Rob Gonzalve |
Mantagi Farhan Lungka (terbit di Singgalang, 4 Januari
2015)
“Kapa Tabang. Caliak kapa tabang! Caliaklah! Gadang. Sabana
gadang. Iyo sabana rancak. (Pesawat. Lihat itu pesawat! Lihatlah! Besar. Sangat
besar. Benar-benar bagus.)”
Sudah cukup lama kejadian ini berlalu. Sudah 21 tahun ketika
kami melihat pesawat dengan begitu takjubnya. Sebagai anak kampung melihat
pesawat di langit, sungguh mengagumkan. Kami bisa berlari melompati
semak-semak, seolah kami akan mengejar pesawat terbang itu. Dia bagaikan muncul
dari tengah hutan. Dia muncul dengan dengung yang sangat aneh, kemudian
melintas di langit kampung kami, dan pergi ke kejauhan.
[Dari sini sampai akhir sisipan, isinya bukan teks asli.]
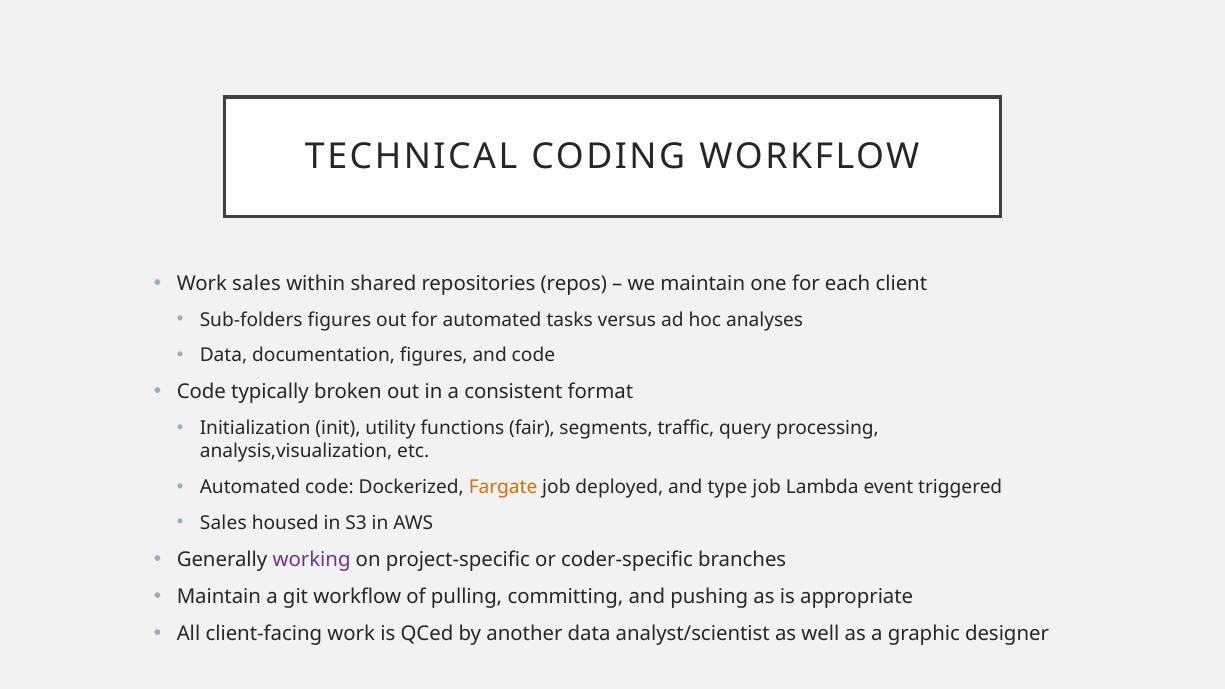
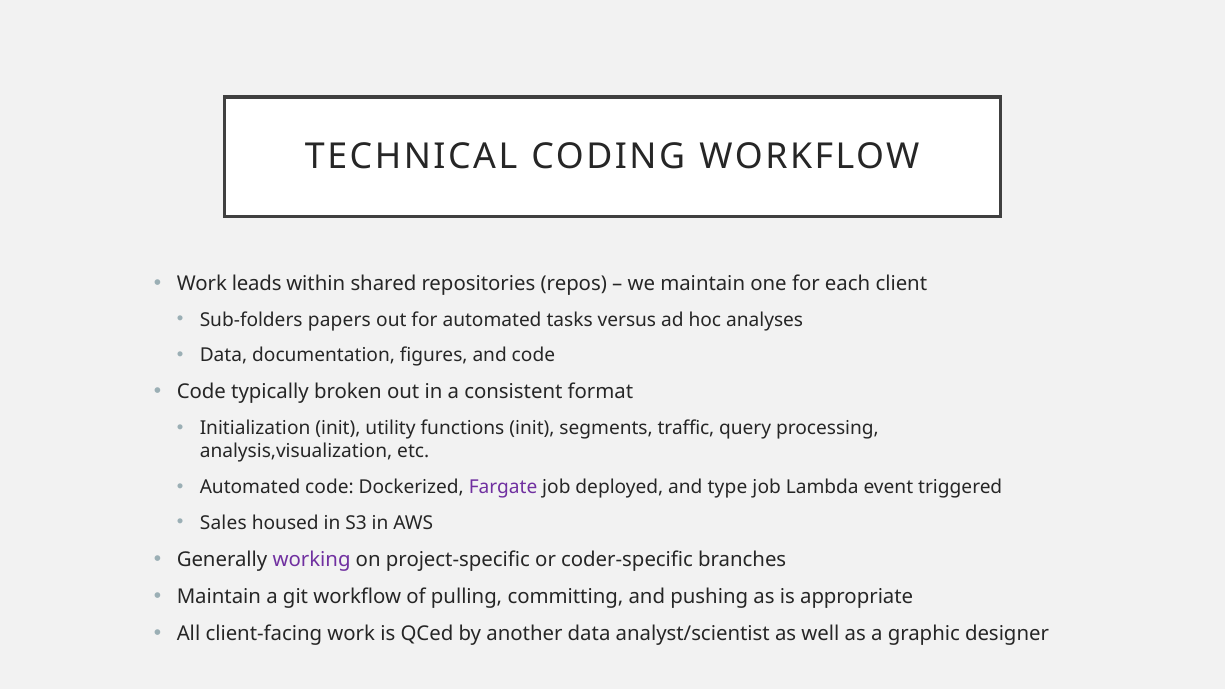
Work sales: sales -> leads
Sub-folders figures: figures -> papers
functions fair: fair -> init
Fargate colour: orange -> purple
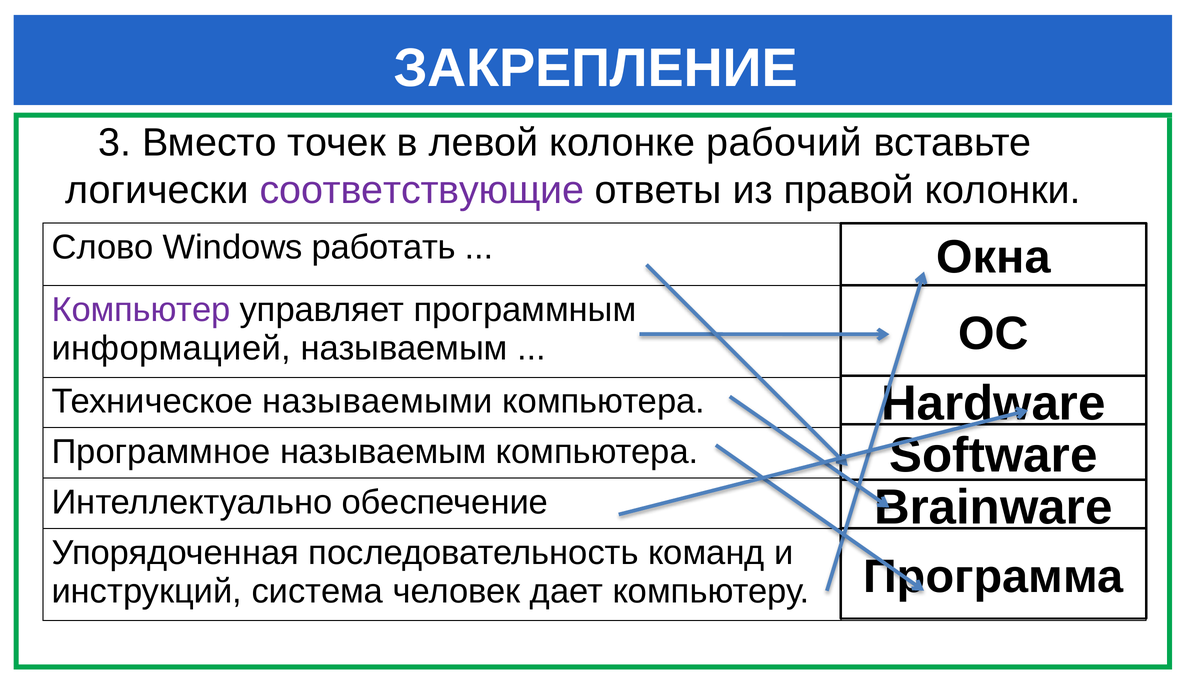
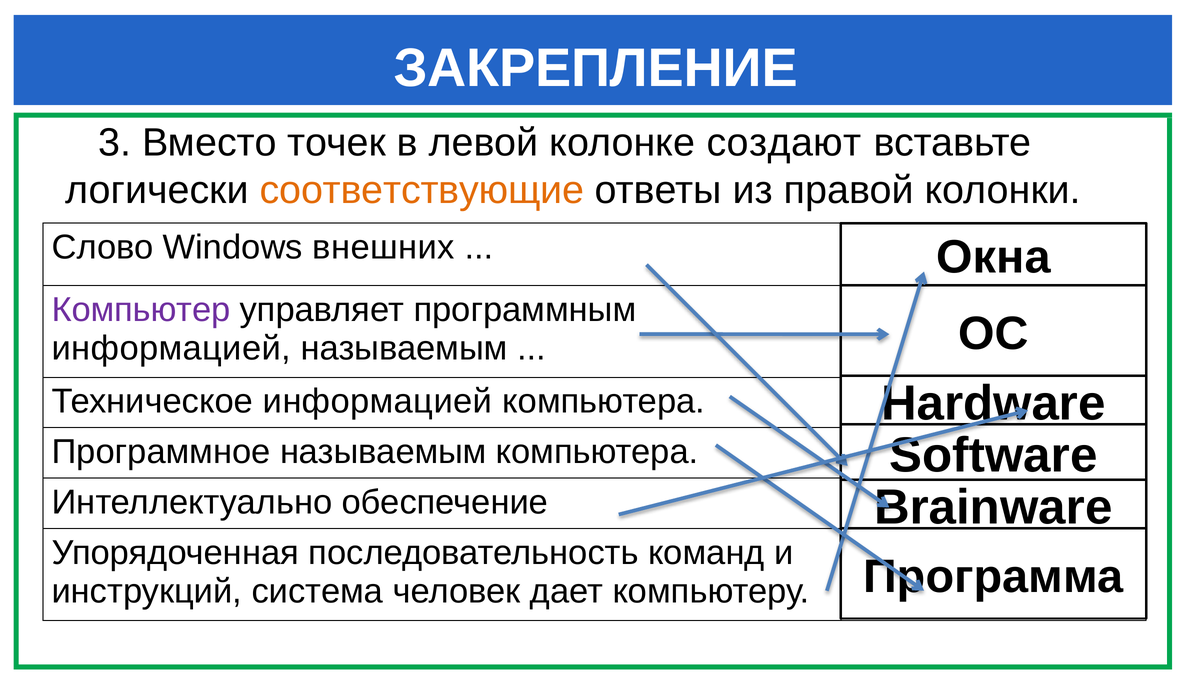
рабочий: рабочий -> создают
соответствующие colour: purple -> orange
работать: работать -> внешних
Техническое называемыми: называемыми -> информацией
Sungguh sebagai anak kampung, melihat pesawat suatu
pengalaman yang luar biasa. Pada tahun-tahun itu kampung kami masih terisolir.
Tahun 93 belum reformasi. Kami belum pernah melihat pesawat terbang secara
langsung. Kami baru melihat di televisi hitam putih, kemudian di atas langit
kampung, seperti burung kinari atau burung layang-layang, terkadang agak besar
terlihat seperti elang yang menukik.
“Kapa tabang.” Kami menamakannya kapa tabang. Kami belum
mengenal yang namanya pesawat. Kami hanya tahu kapa tabang. Orang kami boleh
dikatakan belum ada yang naik kapa tabang. Sekarang orang-orang menamakannya
pesawat. Saya ikut-ikutan pula menyebut dengan kata “pesawat”.
Kami bermain kelereng, bermain gambar, bermain kartu,
bermain mobil dari manau, bermain kasti, kemudian pesawat lewar. Permainan kami
saat itu juga terhenti. Kami akan berlarian mana yang tercepat mendahului
pesawat, meski pada kenyataannya tidak satu pun dari kami yang mampu mendahului
pesawat. Satu-satu mulai bercita-cita naik pesawat, satu-satu di antara kami
mulai bercita-cita jadi pilot. Sebab kata guru kami pilot itu keren. Bisa
terbang. Bisa berkeliling dunia. Meski waktu itu kami tidak mengerti apa yang
dimaksud berkeliling dunia.
Kemudian kami membuat pesawat dari kertas. Kertas-kertas itu
kami layangkan di atas langit. Jatuh berulang-ulang, kami layangkan lagi ke
langit tinggi. Kami membuat pesawat dari daun tebu, berkali-kali harus
kucing-kucingan dengan pemilik tebu, sebab tebu mereka mulai botak satu
persatu. Seolah-olah kamilah pilot dari pesawat terbang itu sendiri. Terkadang
kami membalutkan kain sarung ke punggung kami, kami berlarian seolah kami
sedang terbang seperti pesawat.
Ini pesawat terbang di masa kecil kami. Mereka yang yang
hidup di kota tentunya sudah terbiasa dengan pesawat. Bagi mereka yang hidup di
pinggiran yang tidak pernah melihat secara langsung, tentu menjadi suatu hal
yang luar biasa ketika melihat pesawat. Ada suatu kesenangan yang menggebu,
berangan-angan suatu saat akan naik pesawat pula.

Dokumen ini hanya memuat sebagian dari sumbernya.